In this essay the part of the Bells in our present debate is played by a collection of sidewalk owners, or as they prefer to be called Transport Service Providers. You pay them for the privilege of walking, and they decide where you can go.
Written by Dana Blankenhorn, Inactive

Essential to the open source argument is the idea that the basic infrastructure of the information age is just that -- infrastructure -- and the public interest demands it be treated as such.

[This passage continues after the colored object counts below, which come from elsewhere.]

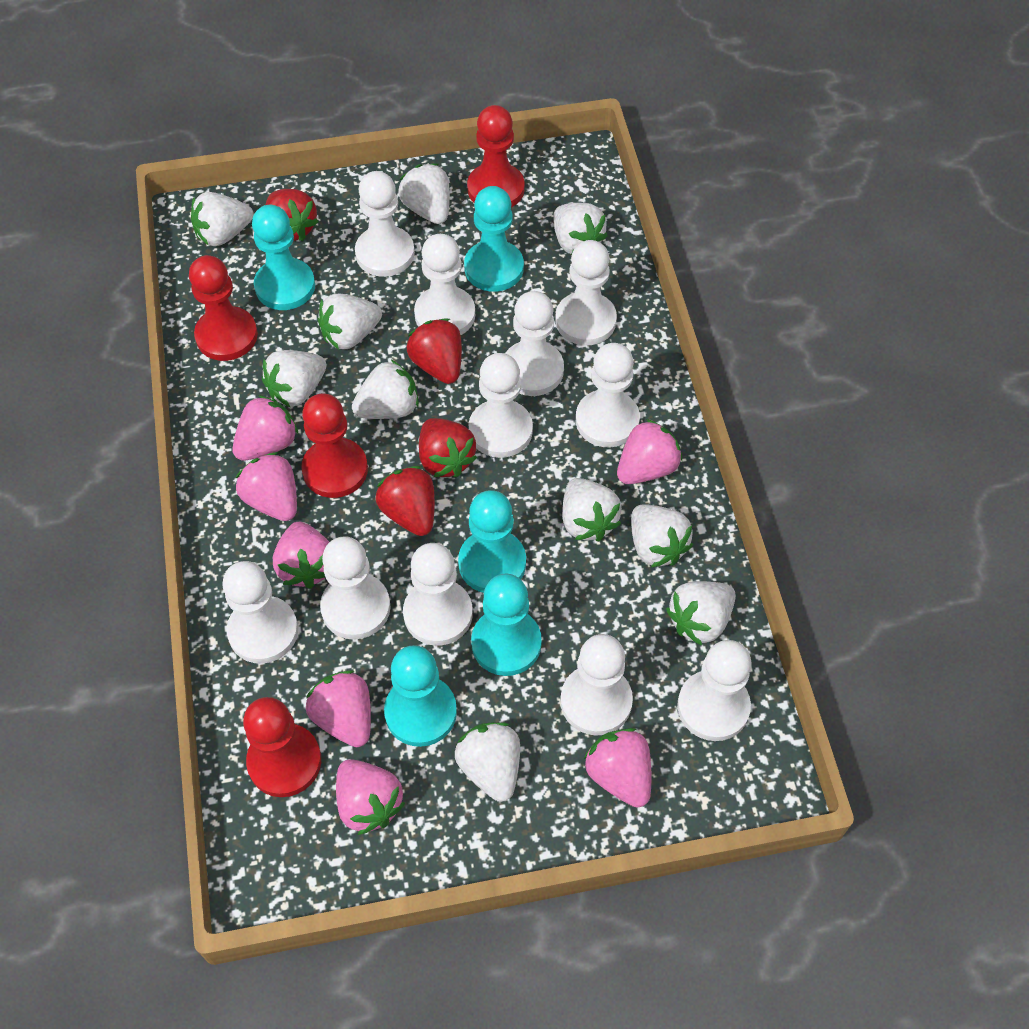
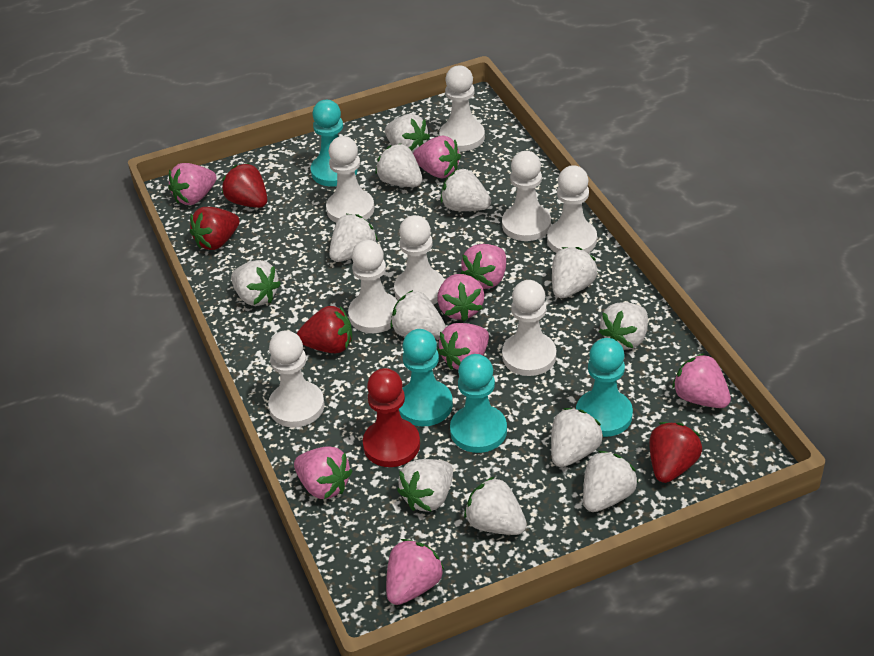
pink strawberry: 7 -> 8
red pawn: 4 -> 1
turquoise pawn: 5 -> 4
white pawn: 11 -> 8
white strawberry: 10 -> 12

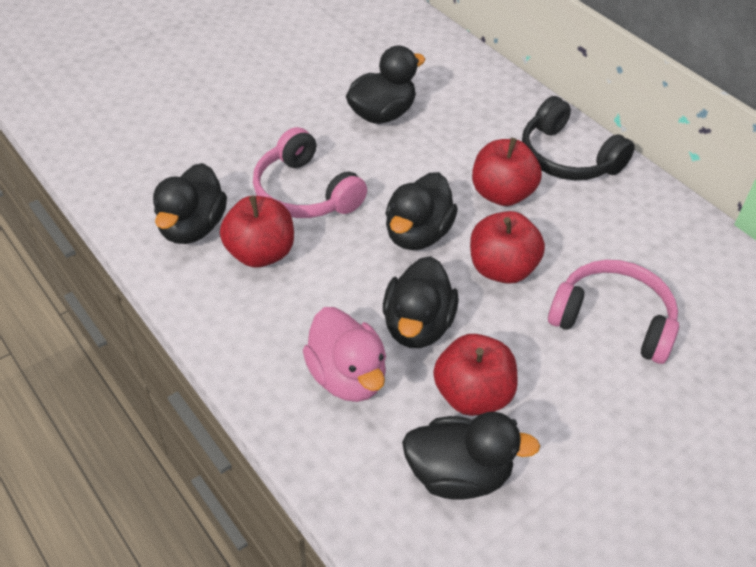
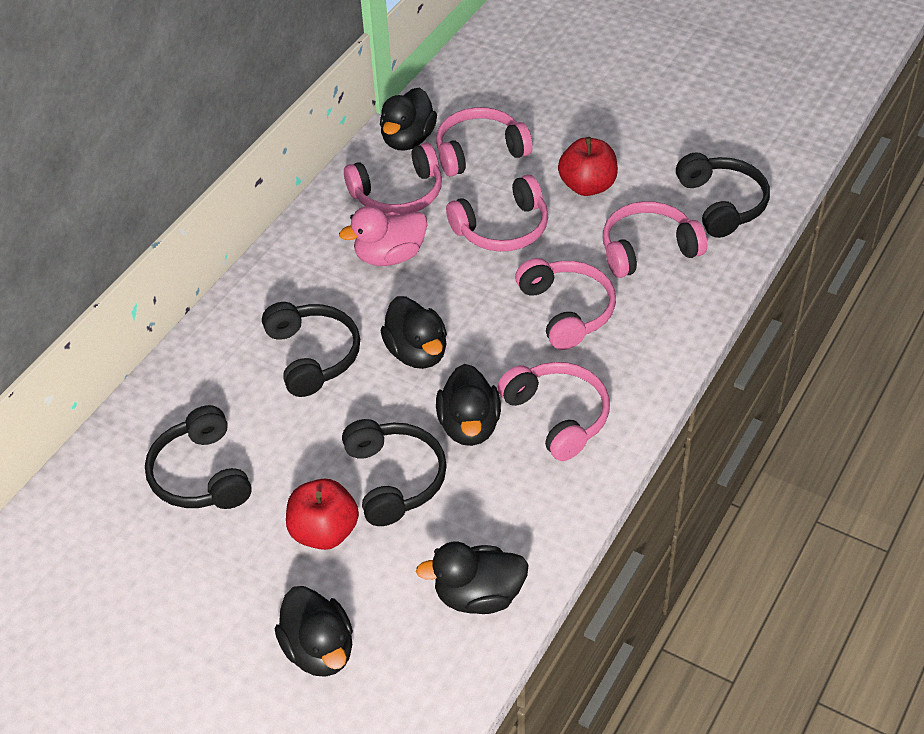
black headphones: 1 -> 4
pink headphones: 2 -> 6
red apple: 4 -> 2

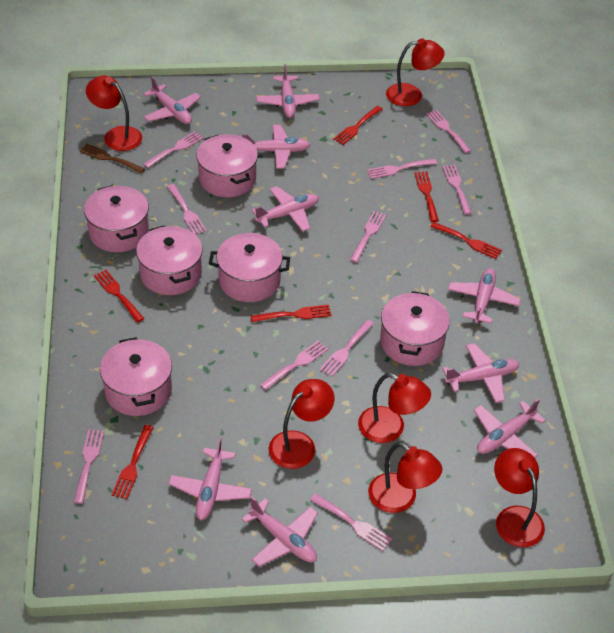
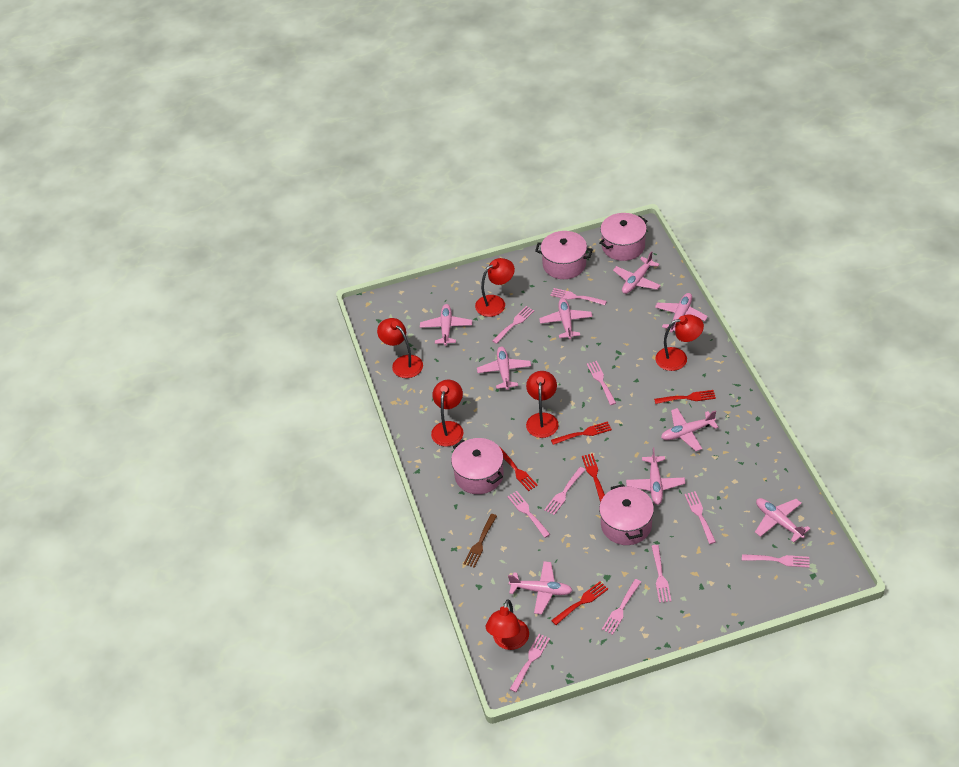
pink pot: 6 -> 4
red fork: 6 -> 5

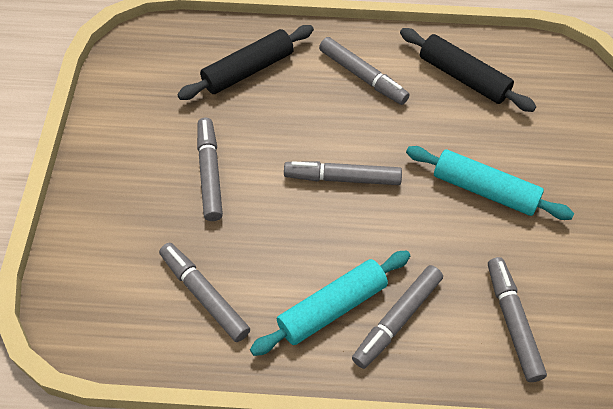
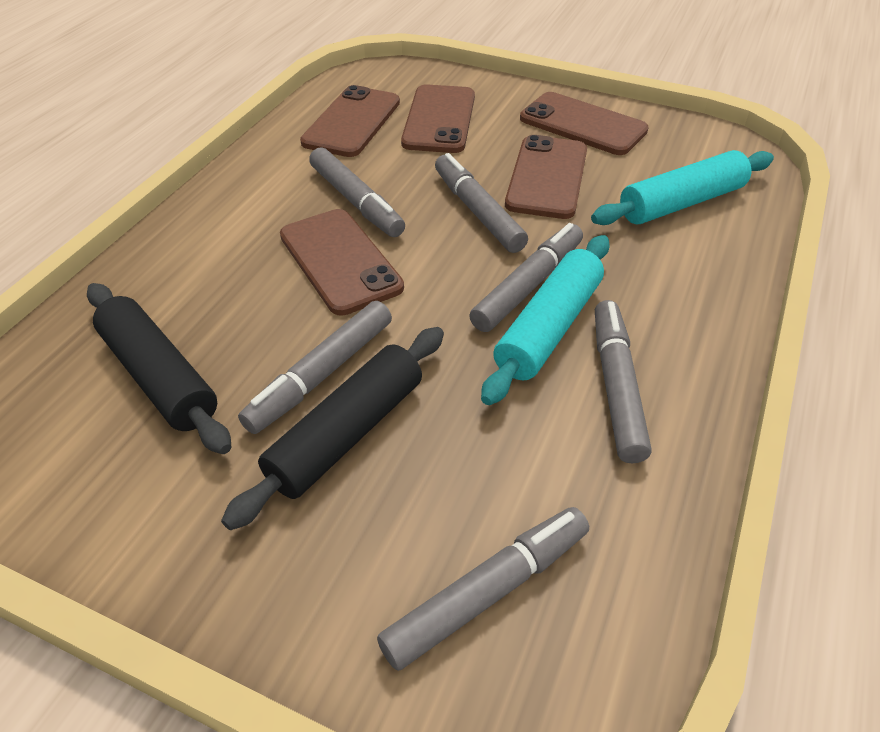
brown phone: 0 -> 5

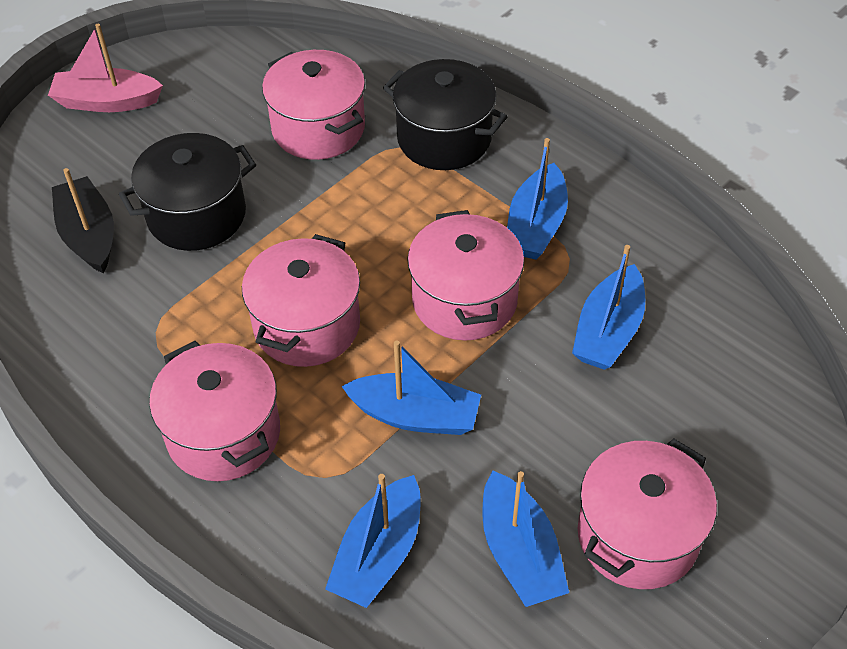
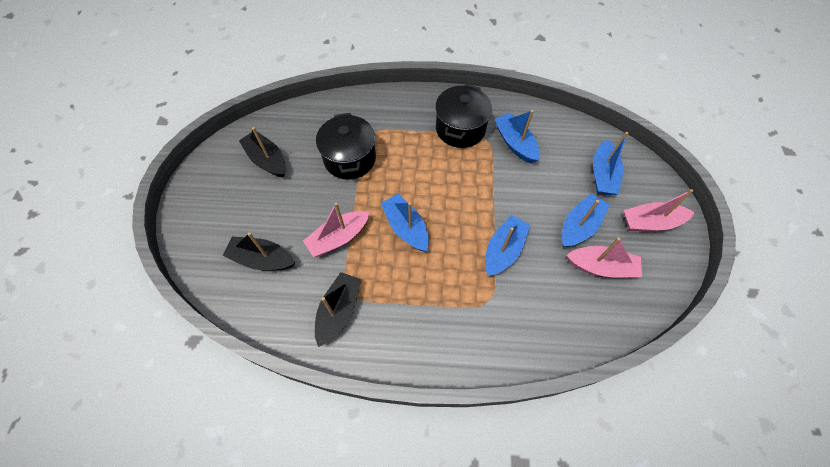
black boat: 1 -> 3
pink boat: 1 -> 3
pink pot: 5 -> 0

This argument is generally accepted in the software arena. It is at the heart of the Internet, which is why the net neutrality battle is so hard-fought. And it is making inroads in radio, where the 802.11 frequencies are among the most heavily used in the electromagnetic spectrum.

What stands in the way of all this are the Bells. They insist that the phone lines built under regulated monopoly are "theirs," that no one else (OK, maybe a cable franchise) should be providing that service, and that they should be allowed to use their monopoly power for their own private enrichment.

Into this argument steps Bob Frankston. The Visicalc co-founder has written a satire, in the tradition of Jonathan Swift's A Modest Proposal, called Paying by the Stroll.

In this essay the part of the Bells in our present debate is played by a collection of sidewalk owners, or as they prefer to be called Transport Service Providers. You pay them for the privilege of walking, and they decide where you can go.

It's great amusement, although he's no Jonathan Swift (who is?). Still, for the present argument, it'll do.